(Beginning of Excerpt)
The riots that swept across France ended over a month ago but the country is still calculating the psychological and financial damage.

On the front page of the Paris daily, LE PARISIEN, the Bishop of Saint-Denis - where some of the riots took place - tells France to open its heart. He says the authorities don't understand the gravity of the situation and describes their response as "mini-measures." A cartoon features the Bishop jumping up and down and shouting "get to work guys" at Interior Minister Nicolas Sarkozy and Prime Minister Dominique de Villepin.

But the world forgets that not all the young people in the French suburbs are burning cars and smashing shop windows. LE MONDE, France's newspaper of reference, runs a report on highly successful young people from immigrant families in Saint-Denis. They have become magistrates, heads of companies, teachers and accountants. According to the article, the role of parents has been the decisive factor in their lives.

Who is going to pay for the vast destruction of the French riots - 230 buildings and thousands of cars? A LE MONDE article examines the legal hair-splitting that will determine who foots the bill, insurance companies or the government. If the courts rule that the destruction was a form of protest and/or premeditated, the French State is off the hook.
(End of Excerpt)
(Beginning of Data extracts)
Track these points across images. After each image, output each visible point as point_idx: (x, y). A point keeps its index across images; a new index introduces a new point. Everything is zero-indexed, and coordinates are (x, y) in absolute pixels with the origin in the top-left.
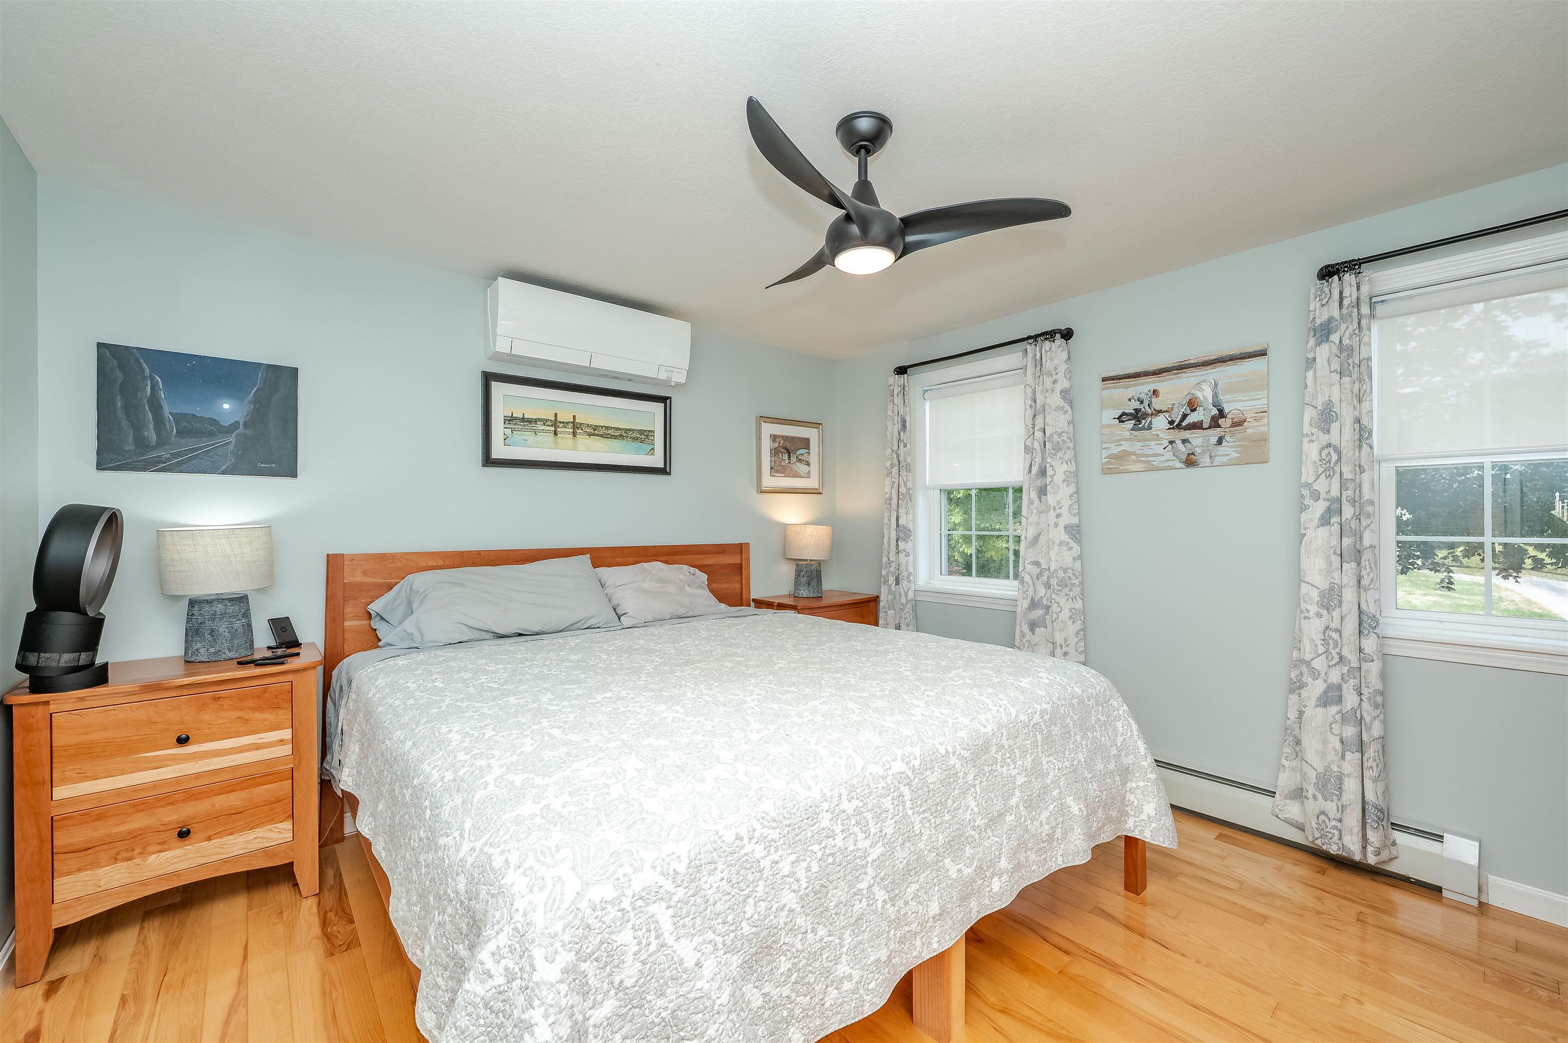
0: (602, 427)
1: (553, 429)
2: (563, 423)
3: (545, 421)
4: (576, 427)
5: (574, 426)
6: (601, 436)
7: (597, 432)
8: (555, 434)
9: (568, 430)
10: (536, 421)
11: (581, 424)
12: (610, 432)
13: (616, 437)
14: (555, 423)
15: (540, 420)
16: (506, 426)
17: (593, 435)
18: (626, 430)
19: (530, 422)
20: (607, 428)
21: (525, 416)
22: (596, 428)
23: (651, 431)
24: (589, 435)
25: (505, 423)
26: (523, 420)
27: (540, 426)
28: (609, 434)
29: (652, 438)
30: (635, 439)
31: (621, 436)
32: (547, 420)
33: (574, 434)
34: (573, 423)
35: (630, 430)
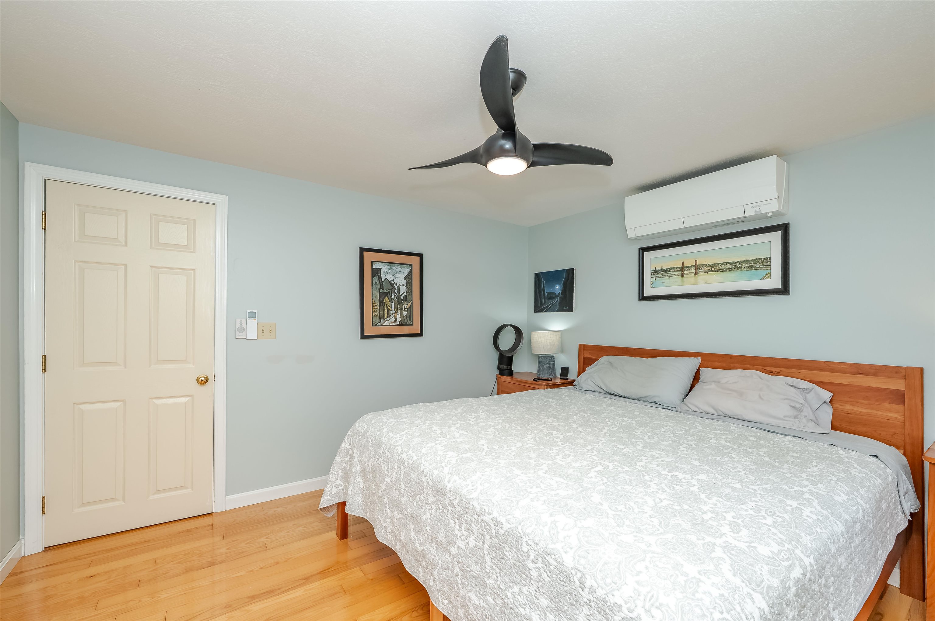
0: (718, 264)
1: (681, 272)
2: (687, 267)
3: (675, 269)
4: (697, 268)
5: (695, 267)
6: (718, 271)
7: (713, 268)
8: (682, 275)
9: (691, 271)
10: (669, 270)
11: (701, 265)
12: (725, 266)
13: (730, 270)
14: (682, 269)
15: (672, 268)
16: (652, 276)
17: (711, 271)
18: (740, 263)
19: (666, 271)
20: (723, 264)
21: (663, 268)
22: (712, 266)
23: (767, 258)
24: (707, 272)
25: (651, 275)
26: (662, 270)
27: (672, 272)
28: (724, 268)
29: (768, 264)
30: (748, 268)
31: (736, 268)
32: (676, 268)
33: (696, 273)
34: (695, 266)
35: (744, 261)
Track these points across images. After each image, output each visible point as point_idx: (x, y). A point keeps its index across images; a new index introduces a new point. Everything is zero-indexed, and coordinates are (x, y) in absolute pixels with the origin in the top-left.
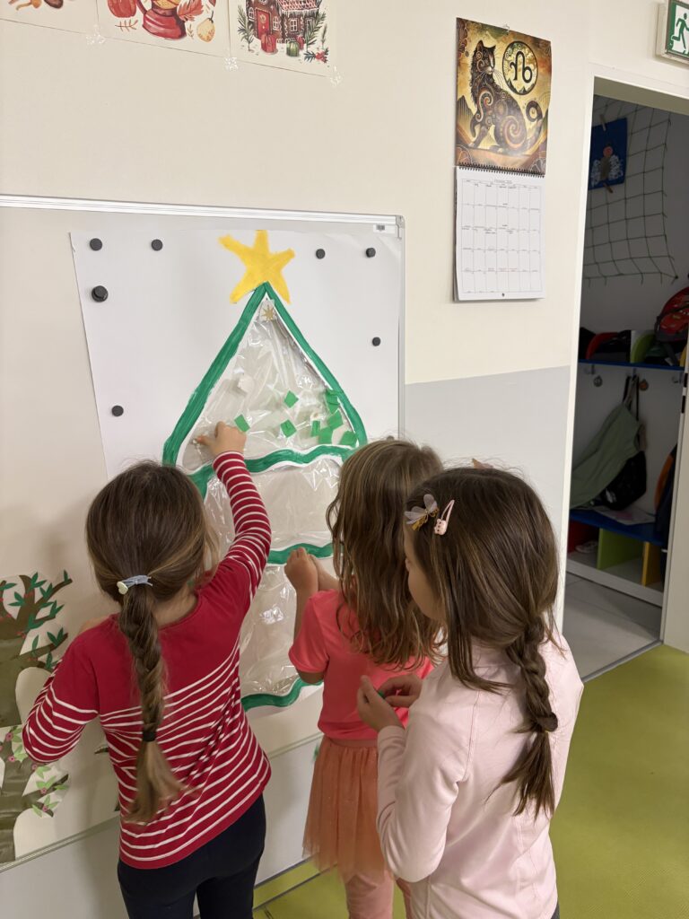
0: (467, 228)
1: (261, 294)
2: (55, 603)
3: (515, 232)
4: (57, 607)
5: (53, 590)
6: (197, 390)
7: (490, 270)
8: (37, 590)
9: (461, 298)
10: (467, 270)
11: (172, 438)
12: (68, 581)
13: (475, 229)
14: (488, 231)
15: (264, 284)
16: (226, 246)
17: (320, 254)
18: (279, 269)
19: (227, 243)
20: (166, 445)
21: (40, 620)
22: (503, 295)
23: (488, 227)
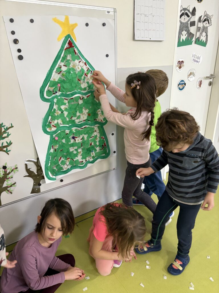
0: (138, 14)
1: (67, 38)
2: (8, 133)
3: (155, 16)
4: (9, 134)
5: (8, 129)
6: (49, 71)
7: (146, 30)
8: (3, 128)
9: (136, 39)
10: (138, 29)
11: (42, 87)
12: (12, 127)
13: (141, 14)
14: (145, 15)
15: (68, 35)
16: (55, 21)
17: (87, 25)
18: (73, 30)
19: (55, 20)
20: (40, 89)
21: (4, 137)
22: (150, 39)
23: (145, 14)
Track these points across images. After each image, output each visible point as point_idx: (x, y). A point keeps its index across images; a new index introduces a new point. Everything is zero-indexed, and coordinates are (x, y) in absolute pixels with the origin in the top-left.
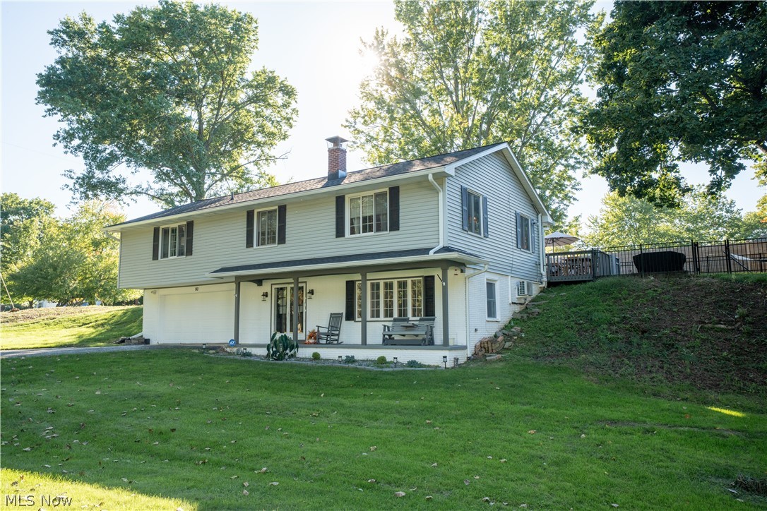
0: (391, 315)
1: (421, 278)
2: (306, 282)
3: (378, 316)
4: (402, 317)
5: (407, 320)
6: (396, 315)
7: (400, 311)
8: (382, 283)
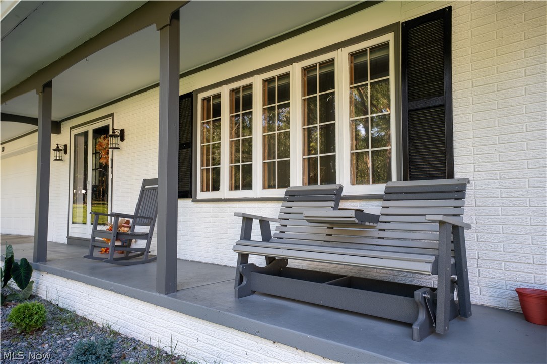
0: (284, 181)
1: (390, 37)
2: (112, 115)
3: (248, 185)
4: (319, 186)
5: (337, 196)
6: (297, 178)
7: (311, 165)
8: (257, 84)
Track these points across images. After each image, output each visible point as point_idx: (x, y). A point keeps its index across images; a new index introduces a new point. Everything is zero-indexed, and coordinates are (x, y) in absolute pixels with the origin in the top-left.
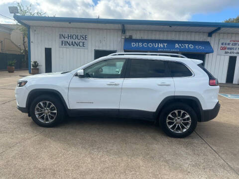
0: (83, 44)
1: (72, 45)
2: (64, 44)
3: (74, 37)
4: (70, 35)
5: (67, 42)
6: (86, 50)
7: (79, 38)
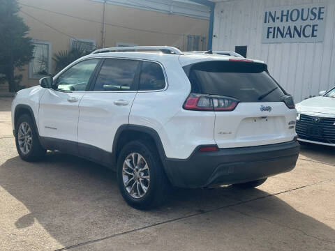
0: (313, 30)
1: (288, 36)
2: (271, 35)
3: (295, 16)
4: (285, 13)
5: (279, 29)
6: (319, 45)
7: (305, 17)
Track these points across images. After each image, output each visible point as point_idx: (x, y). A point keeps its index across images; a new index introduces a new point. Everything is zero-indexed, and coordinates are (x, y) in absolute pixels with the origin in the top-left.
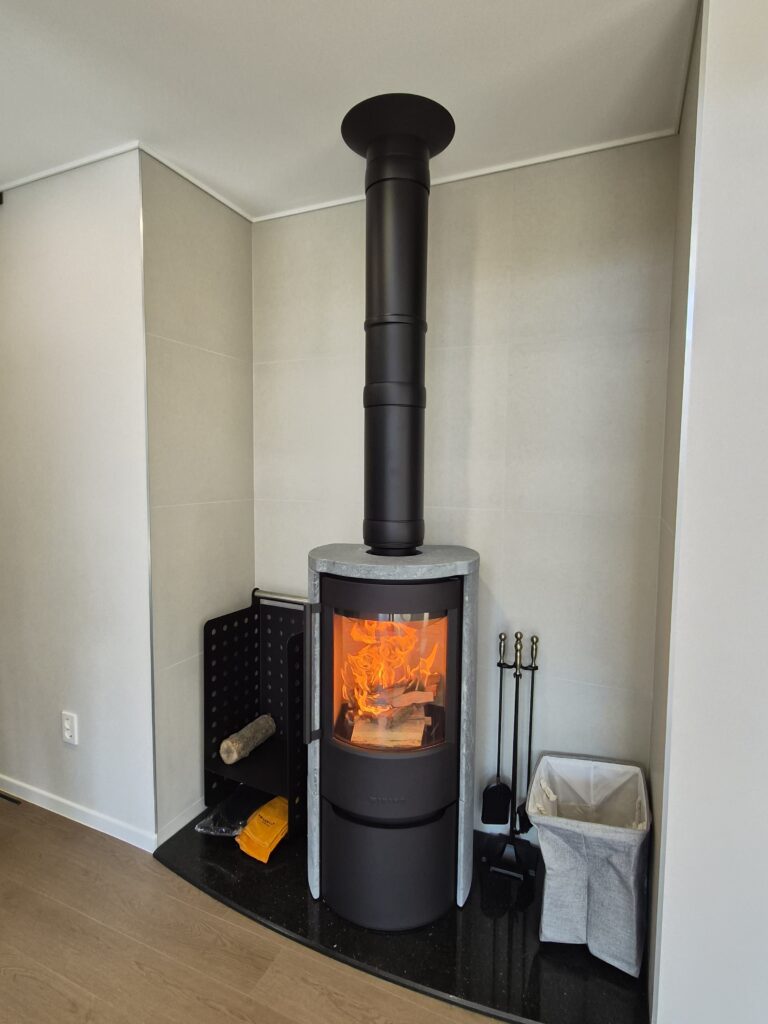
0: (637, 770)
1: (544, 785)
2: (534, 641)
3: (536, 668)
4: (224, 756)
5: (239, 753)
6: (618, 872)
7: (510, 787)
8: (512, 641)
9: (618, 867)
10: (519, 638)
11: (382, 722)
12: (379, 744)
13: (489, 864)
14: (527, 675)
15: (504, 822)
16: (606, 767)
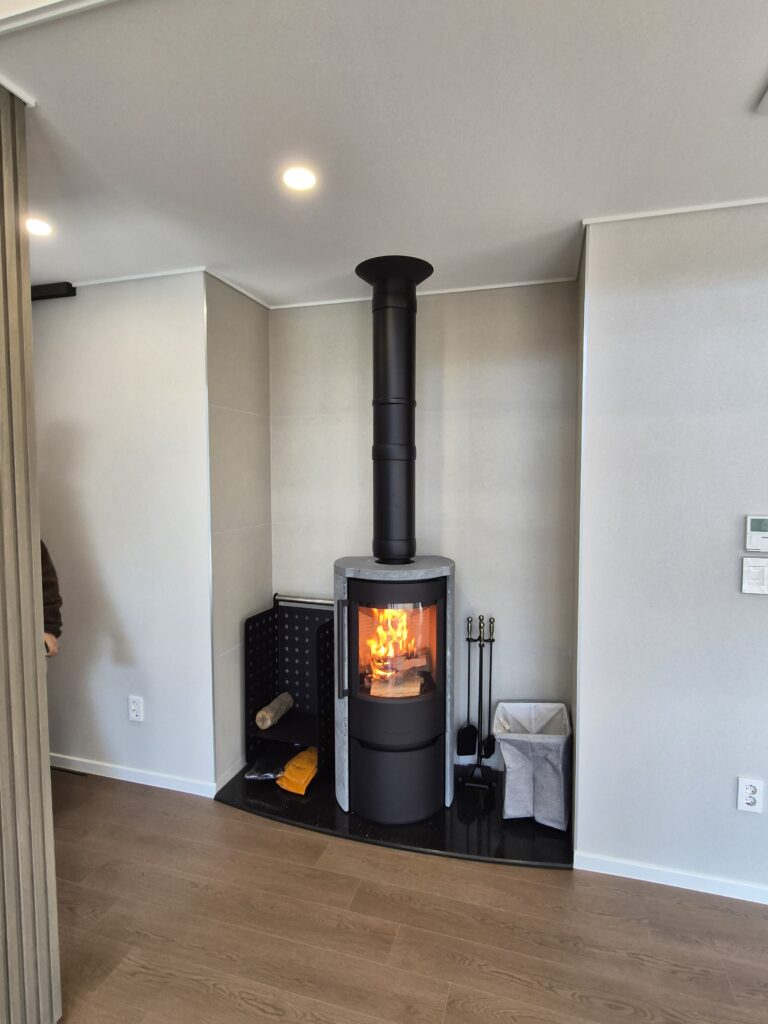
0: (562, 705)
1: (502, 719)
2: (492, 621)
3: (493, 640)
4: (259, 724)
5: (272, 720)
6: (551, 764)
7: (477, 727)
8: (476, 624)
9: (552, 761)
10: (481, 619)
11: (391, 682)
12: (390, 696)
13: (464, 782)
14: (487, 646)
15: (473, 753)
16: (542, 706)
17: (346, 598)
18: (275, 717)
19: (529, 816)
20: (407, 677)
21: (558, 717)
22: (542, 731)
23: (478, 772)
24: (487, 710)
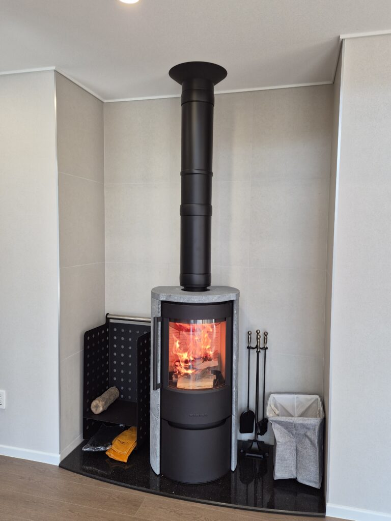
0: (317, 397)
1: (273, 406)
2: (266, 334)
3: (267, 348)
4: (94, 410)
5: (103, 407)
6: (310, 439)
7: (255, 412)
8: (254, 336)
10: (258, 333)
11: (192, 378)
12: (191, 388)
13: (245, 452)
14: (262, 352)
15: (251, 432)
16: (302, 397)
17: (160, 315)
18: (105, 405)
19: (292, 477)
20: (204, 374)
21: (314, 405)
22: (302, 415)
23: (255, 445)
24: (262, 399)
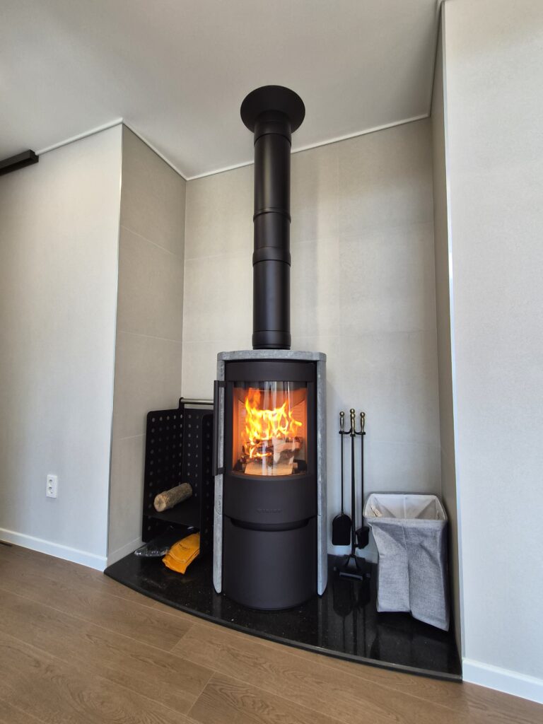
0: (434, 497)
1: (374, 508)
2: (362, 416)
3: (364, 433)
4: (156, 506)
5: (167, 503)
6: (428, 552)
7: (351, 518)
8: (348, 420)
9: (429, 548)
10: (352, 412)
16: (414, 498)
17: (223, 380)
18: (170, 501)
19: (404, 610)
21: (431, 509)
23: (352, 562)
(End of Data extracts)
Exercise 1:
Decide whether each statement agrees with the passage on the French riots. Answer yes or no for each, and quote the words of the passage that settle it.
(a) The Bishop of Saint-Denis describes the authorities' response as "mini-measures."
(b) According to the LE MONDE report, schooling was the decisive factor in the lives of the successful young people from immigrant families.
(c) If the courts rule that the destruction was premeditated, the French State will have to pay for it.
Exercise 2:
Return the part of the passage on the French riots between "On the front" and "Dominique de Villepin.", inclusive, copied word for word.
The records play no role in this work.

Exercise answer 1:
(a) Yes: "He says the authorities don't understand the gravity of the situation and describes their response as "mini-measures.""
(b) No: "According to the article, the role of parents has been the decisive factor in their lives."
(c) No: "If the courts rule that the destruction was a form of protest and/or premeditated, the French State is off the hook."

Exercise answer 2:
On the front page of the Paris daily, LE PARISIEN, the Bishop of Saint-Denis - where some of the riots took place - tells France to open its heart. He says the authorities don't understand the gravity of the situation and describes their response as "mini-measures." A cartoon features the Bishop jumping up and down and shouting "get to work guys" at Interior Minister Nicolas Sarkozy and Prime Minister Dominique de Villepin.